None of which, of course, would work without Judy Greer. I haven’t gone back and looked, but my sense is that I’ve probably given Greer more “Line of the episode” awards during my tenure on this show than anybody else in the cast, possibly combined. The fact is, Cheryl/Carol is actually a bit of a mess on paper, with a lot of capacity to descend into LOL RANDOM nonsense if left in the wrong hands. It’s only when channeled through Greer, who switches her between rage, innocence, seduction, and just pure, unhinged screaming with perfect precision as the scene demands, that she works—imbued with a strange but rock solid internal logic that keeps her functioning as a recognizable person. And, as it turns out, as the patron saint of Archer’s most enjoyable installments—which is what “Bank Run On Mr. Bank’s Bank” ends up qualifying as.

Stray observations

  • I glossed over the ending, so here goes: In the end, we coast into what feels like setup for the season’s endgame—these eight-episode seasons, they do fly fast—with Fabian once again screwing The Agency over, giving them their “freedom” so he can set them up as the culprits in an authoritarian coup in Monatina. Whoops!

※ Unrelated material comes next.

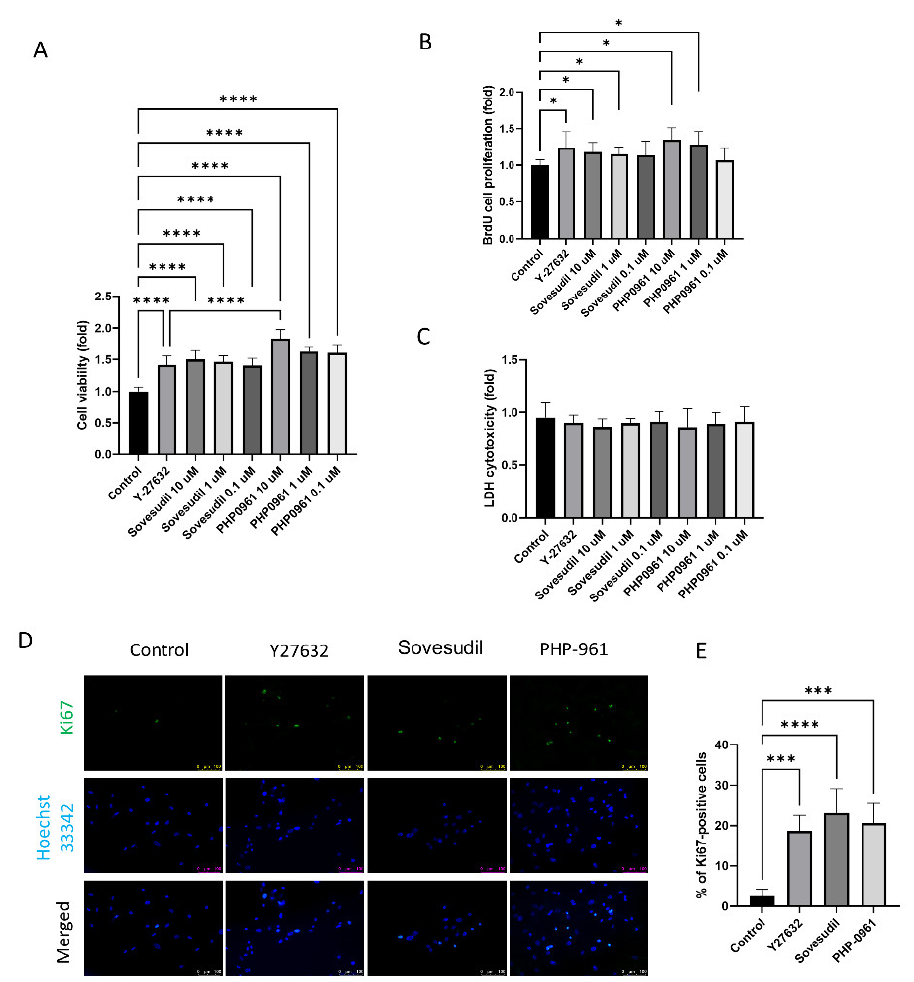
Figure 1. Cell proliferation and cell cytotoxicity. ( A , B ) Cell viability and BrdU cell proliferation rate were evaluated by CCK-8. ( C ) Cytotoxicity was measured by the LDH cytotoxicity test. ( D , E ) Cell proliferation evaluated by immunofluorescence staining of Ki67, a proliferation marker. * p < 0.05, *** p < 0.001 and **** p < 0.0001.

  • Zeidman also wrote last season’s excellent “Colt Express”; she’s two for two on “A” episodes of Archer, at least in my book.
  • “How is this not robbing a bank?”
    “Because we won’t use those words.”
  • Nice read from H. Jon Benjamin, as Archer shudders his way through saying Cyril was right about something.
  • Cyril, scrabbling for any kind of moral high ground: “Hey, maybe it’s for a good cause! Like, maybe there’s a baby monkey trapped in the box. You could tell us that, I’m willing to believe it!”
  • “I didn’t invent banks, Ray! So direct your shitty comments to the Assyrians, or possibly the Sumerians. Indus Valley, also in the mix!”
  • Archer: “I’m about to be sober for the first time in 10 years. If that hangover hits head-on, my bones will explode.” (Continuity in Archer land is, y’know, loose, but this does imply that Sterling was getting a steady bourbon drip the whole time he was in the coma.)
  • Susan lays it all out: “I’ve seen things here. The suits, the architecture, the green paper…It’s all symbolic, like marriage. Or seagulls.”
  • Krieger, relieved: “Ah, thank non-existent god in made-up heaven.”
  • “Pam, from the bottom of my heart, that does sound dumb. But I’m happy for you.”
  • “I can’t even be on time for brunch. She’s Swiss, man! Watches are like gods to them!”
  • Okay, it’s a little silly that the entire third act is caused by Archer touching a random button that causes the cops to invade, but if he didn’t, we wouldn’t get Bomb Goddess Carol/Cheryl, so…
  • Archer, after Susan pretty much singlehandedly saves the day: “We owe you dinner!”
    “I heard threesome!”
  • Line of the episode: Comfort, Cheryl/Carol style: “Relax, you will all die years from now, safe in your beds, never suspecting I am waiting in the shadows.”